In anger Lane turned from his wife; and for hours after parting with her this anger burned with an all-consuming flame. For him to yield was out of the question. His manly pride would never consent to this. She must fall back into her true position. He did not return home, as usual, at dinner-time; but absented himself, in order to give her time for reflection, as well as to awaken her fears lest he would abandon her altogether. Towards night, imagining his wife in a state of penitence and distressing anxiety, and feeling some commiseration for her on that account, Mr. Lane went back to his dwelling. As he stepped within the door, a feeling of desertion and loneliness came over him; and unusual silence seemed to pervade the house. He sat down in the parlour for some minutes; but hearing no movement in the chamber above, nor catching even a murmur of his child's voice, a sound for which his ears were longing, he ascended the stairs, but found no one there.
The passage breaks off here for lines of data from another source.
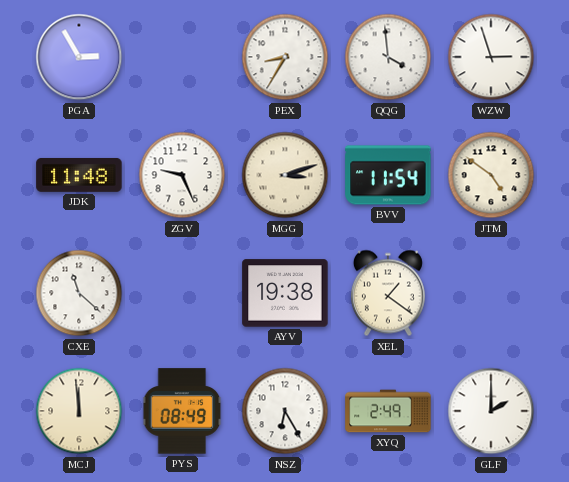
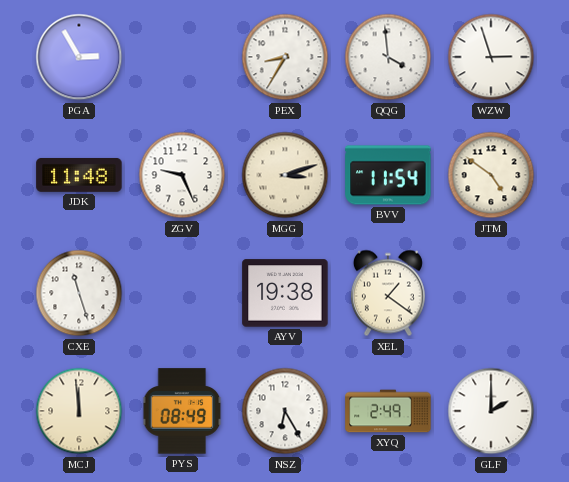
CXE: 11:22 -> 11:27
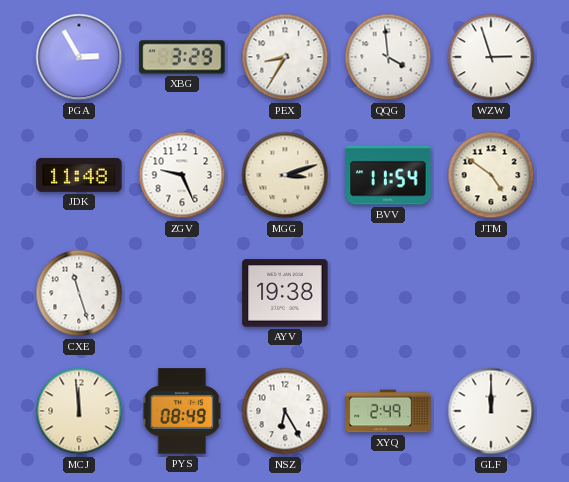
XBG: none -> 3:29
XEL: 1:21 -> none
GLF: 2:00 -> 12:00
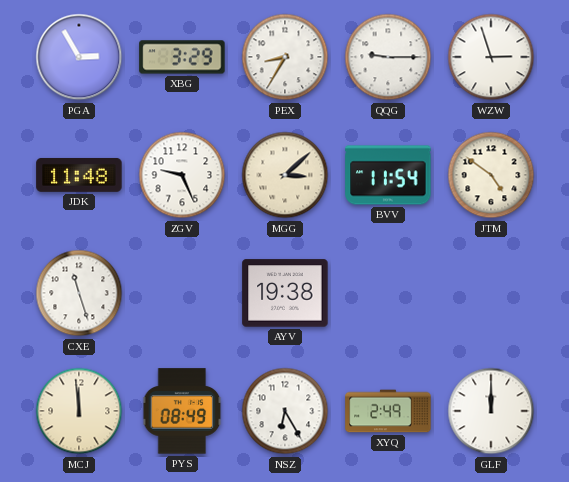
QQG: 3:59 -> 9:15
MGG: 3:12 -> 3:08
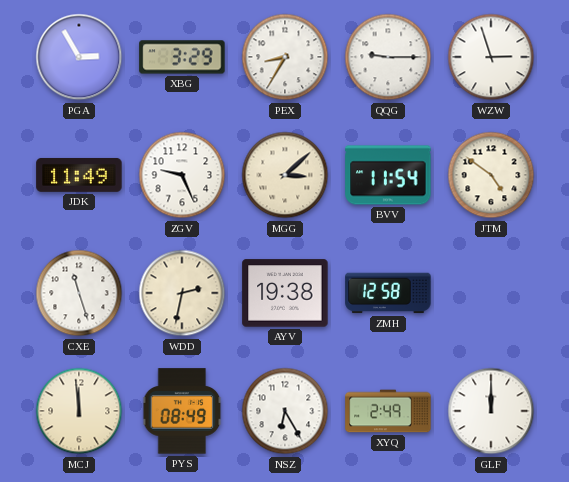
JDK: 11:48 -> 11:49
WDD: none -> 2:32
ZMH: none -> 12:58
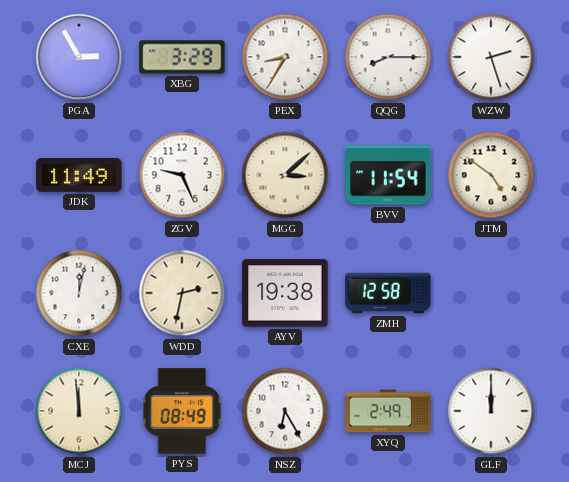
QQG: 9:15 -> 8:15
WZW: 2:57 -> 2:27
CXE: 11:27 -> 12:02
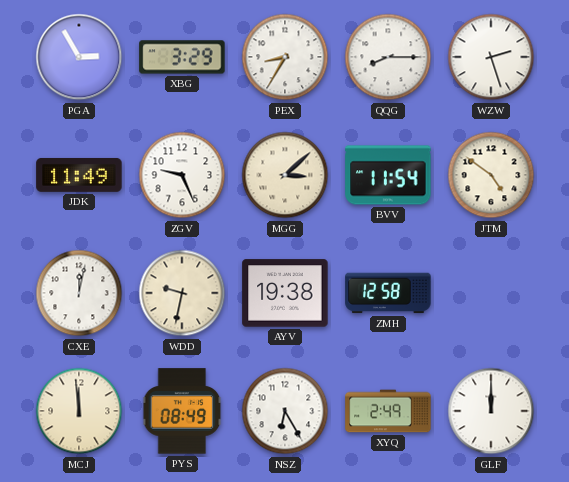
WDD: 2:32 -> 9:32
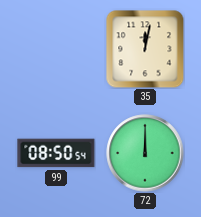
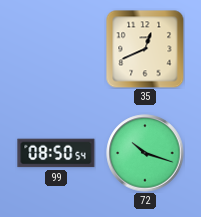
35: 12:02 -> 12:41
72: 12:00 -> 10:18
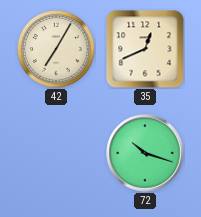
42: none -> 7:05
99: 08:50 -> none
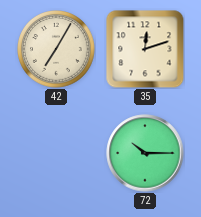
35: 12:41 -> 12:12
72: 10:18 -> 10:15
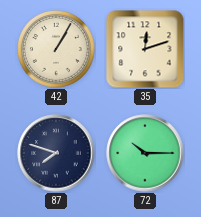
42: 7:05 -> 1:05
87: none -> 7:48
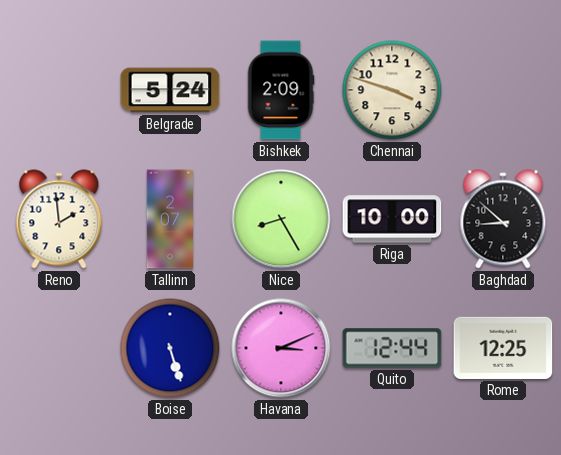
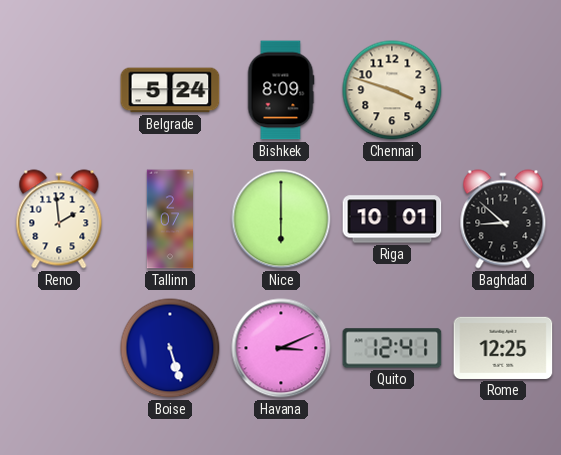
Bishkek: 2:09 -> 8:09
Nice: 8:25 -> 6:00
Riga: 10:00 -> 10:01
Quito: 12:44 -> 12:41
As he turned to go down again he met a servant.
"Where is Mrs. Lane?" he asked.
"I don't know," was answered. "She went out this morning, and has not returned."
"Where is Mary?"
"She took Mary with her."
"Didn't she say where she was going?"
"No, sir."
Mr. Lane asked no more questions, but went back into the room from which he had just emerged, and, sitting down, covered his face with his hands, and endeavoured to collect his thoughts.
"Has she deserted me?" he asked of himself in an audible husky whisper.
His heart grew faint in the pause that followed. As the idea of desertion became more and more distinct, Mr. Lane commenced searching about in order to see whether his wife had not left some communication for him, in which her purpose was declared. But he found none. She had departed without leaving a sign. The night that followed was a sleepless one to Lane. His mind was agitated by many conflicting emotions. For hours, on the next day, he remained at home, in the expectation of seeing or hearing from Amanda. But no word came. Where had she gone? That was the next question. If he must go in search of hers in what direction should he turn his steps? She had no relations in the city, and with those who resided at a distance she had cultivated no intimacy.